Menurut saya jawaban A. QS Ali Imran 110 adalah jawaban yang kurang tepat, karena sudah terlihat jelas antara pertanyaan dan jawaban tidak nyambung sama sekali.

Menurut saya jawaban B. QS Al-Maidah 104 adalah jawaban salah, karena jawaban tersebut lebih tepat kalau dipakai untuk pertanyaan lain.

Menurut saya jawaban C. QS. Ali Imran 104 adalah jawaban yang paling benar, bisa dibuktikan dari buku bacaan dan informasi yang ada di google.

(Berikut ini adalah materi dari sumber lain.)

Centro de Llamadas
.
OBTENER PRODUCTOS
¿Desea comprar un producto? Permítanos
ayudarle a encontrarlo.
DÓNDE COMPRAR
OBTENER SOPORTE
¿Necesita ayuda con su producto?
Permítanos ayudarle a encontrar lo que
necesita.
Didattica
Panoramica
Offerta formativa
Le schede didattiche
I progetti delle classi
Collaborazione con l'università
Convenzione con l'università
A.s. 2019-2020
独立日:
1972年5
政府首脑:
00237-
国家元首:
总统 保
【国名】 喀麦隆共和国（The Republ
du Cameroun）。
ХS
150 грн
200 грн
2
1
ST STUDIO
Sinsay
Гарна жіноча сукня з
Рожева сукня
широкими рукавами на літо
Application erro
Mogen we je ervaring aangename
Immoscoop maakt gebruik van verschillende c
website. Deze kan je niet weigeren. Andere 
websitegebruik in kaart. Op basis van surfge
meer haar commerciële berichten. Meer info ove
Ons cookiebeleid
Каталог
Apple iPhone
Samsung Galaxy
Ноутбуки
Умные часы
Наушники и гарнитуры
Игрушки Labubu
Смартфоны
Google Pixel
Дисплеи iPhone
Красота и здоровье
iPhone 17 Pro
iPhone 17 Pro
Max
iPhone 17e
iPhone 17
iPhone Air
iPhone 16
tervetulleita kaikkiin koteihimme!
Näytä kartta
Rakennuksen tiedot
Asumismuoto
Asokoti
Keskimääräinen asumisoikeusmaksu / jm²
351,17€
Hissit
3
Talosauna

Menurut saya jawaban D. QS. Lukman 12 adalah jawaban salah, karena jawaban tersebut sudah melenceng dari apa yang ditanyakan.

Menurut saya jawaban E. QS. Al-Maun adalah jawaban salah, karena setelah saya coba cari di google, jawaban ini lebih cocok untuk pertanyaan lain.

Kesimpulan

Dari penjelasan dan pembahasan serta pilihan diatas, saya bisa menyimpulkan bahwa jawaban yang paling benar adalah C. QS. Ali Imran 104.

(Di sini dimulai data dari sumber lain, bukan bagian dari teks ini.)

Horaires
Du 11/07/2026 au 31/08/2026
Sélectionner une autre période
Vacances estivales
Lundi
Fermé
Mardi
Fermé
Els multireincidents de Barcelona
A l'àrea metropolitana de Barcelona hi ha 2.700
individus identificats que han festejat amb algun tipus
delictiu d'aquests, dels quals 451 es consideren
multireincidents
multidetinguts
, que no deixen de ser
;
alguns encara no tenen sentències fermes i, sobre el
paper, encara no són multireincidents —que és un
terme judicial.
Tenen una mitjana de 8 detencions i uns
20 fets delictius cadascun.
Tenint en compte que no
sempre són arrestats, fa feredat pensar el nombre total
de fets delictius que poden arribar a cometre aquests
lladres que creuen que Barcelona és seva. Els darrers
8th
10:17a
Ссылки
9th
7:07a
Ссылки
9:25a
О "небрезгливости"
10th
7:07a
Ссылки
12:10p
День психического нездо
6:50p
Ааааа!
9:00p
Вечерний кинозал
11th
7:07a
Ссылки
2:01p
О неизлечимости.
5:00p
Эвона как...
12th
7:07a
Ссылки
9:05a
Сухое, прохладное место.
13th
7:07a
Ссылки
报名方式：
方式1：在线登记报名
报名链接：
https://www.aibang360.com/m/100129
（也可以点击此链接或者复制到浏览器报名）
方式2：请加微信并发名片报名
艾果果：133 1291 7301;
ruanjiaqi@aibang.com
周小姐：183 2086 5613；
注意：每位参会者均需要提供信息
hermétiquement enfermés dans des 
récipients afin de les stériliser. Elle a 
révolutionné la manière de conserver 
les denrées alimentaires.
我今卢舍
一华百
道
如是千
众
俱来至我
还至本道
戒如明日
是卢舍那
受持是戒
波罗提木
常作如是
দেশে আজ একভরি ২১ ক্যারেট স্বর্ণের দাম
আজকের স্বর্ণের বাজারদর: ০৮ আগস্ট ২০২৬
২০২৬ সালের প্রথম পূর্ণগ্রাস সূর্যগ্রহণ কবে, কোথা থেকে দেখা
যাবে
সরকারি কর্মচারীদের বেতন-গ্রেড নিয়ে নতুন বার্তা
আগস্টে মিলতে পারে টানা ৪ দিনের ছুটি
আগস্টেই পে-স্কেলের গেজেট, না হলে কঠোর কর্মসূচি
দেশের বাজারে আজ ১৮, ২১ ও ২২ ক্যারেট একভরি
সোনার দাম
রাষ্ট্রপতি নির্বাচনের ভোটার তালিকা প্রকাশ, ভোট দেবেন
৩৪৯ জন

Baca juga:  Jumlah ketukan not di bawah adalah?

Jika anda masih punya pertanyaan lain atau ingin menanyakan sesuatu bisa tulis di kolom kometar dibawah.

Ada surat pendek yang paling disenangi makmum kalau surat itu dibaca iman shalat tarawih, yaitu surat Wal-Ashri [Al-Ashr]. Surat ini ternyata diajarkan oleh Kyai Dahlan kepada murid-muridnya selama 7 bulan. Dan nama Wal Ashri ini diabadikan dalam satu lembaga yaitu Pengajian Wal Ashri yang sampai sekarang masih ada.

Surah apa yang selalu diulang KH Ahmad Dahlan yang ditanyakan muridnya dan berapa ayat itu?

Al-Isra’ ayat 81.

Apa ayat Al Qur an yang menginspirasi kegiatan dakwah KH Dahlan?

Pemahaman KH. Ahmad Dahlan terhadap wahyu khususnya ayat 104, surat Ali Imron dan realitas sejarah telah mendorong Kyai mendirikan Muhammadiyah.

Surat Al Ma un surat ke berapa?

Surat Al Maun adalah surat ke-107 dalam Al-Qur’an dan terdiri dari tujuh ayat. Surat ini termasuk golongan surat Makiyah. Arti Al Maun adalah “barang-barang berguna”.

Ilmu apa saja yang dipelajari Kiai Dahlan sebutkan?

Menurut Dahlan, materi pendidikan yang diberikan adalah pengajaran Al-Qur’an dan Hadits, membaca, menulis, berhitung, Ilmu bumi, dan menggambar.

Apakah inti dari Surat Al Ma un yang dijadikan Muhammadiyah sebagai landasan untuk membangun karakter kepedulian?

Dengan spirit Surat Al Maun, Muhammadiyah menganjurkan agar umat Islam memperhatikan orang-orang yang terbelakang, tertindas, dan masih di bawah garis kemiskinan. Karena, bisa saja orang yang disebut sebagai penduata agama adalah juatru orang yang hanya melakukan shalat tapi abai terhadap anak yatim.

Jelaskan pembaharuan apa yang dilakukan oleh KH Ahmad Dahlan agar pendidikan di sekolah Madrasah Muhammadiyah lebih baik?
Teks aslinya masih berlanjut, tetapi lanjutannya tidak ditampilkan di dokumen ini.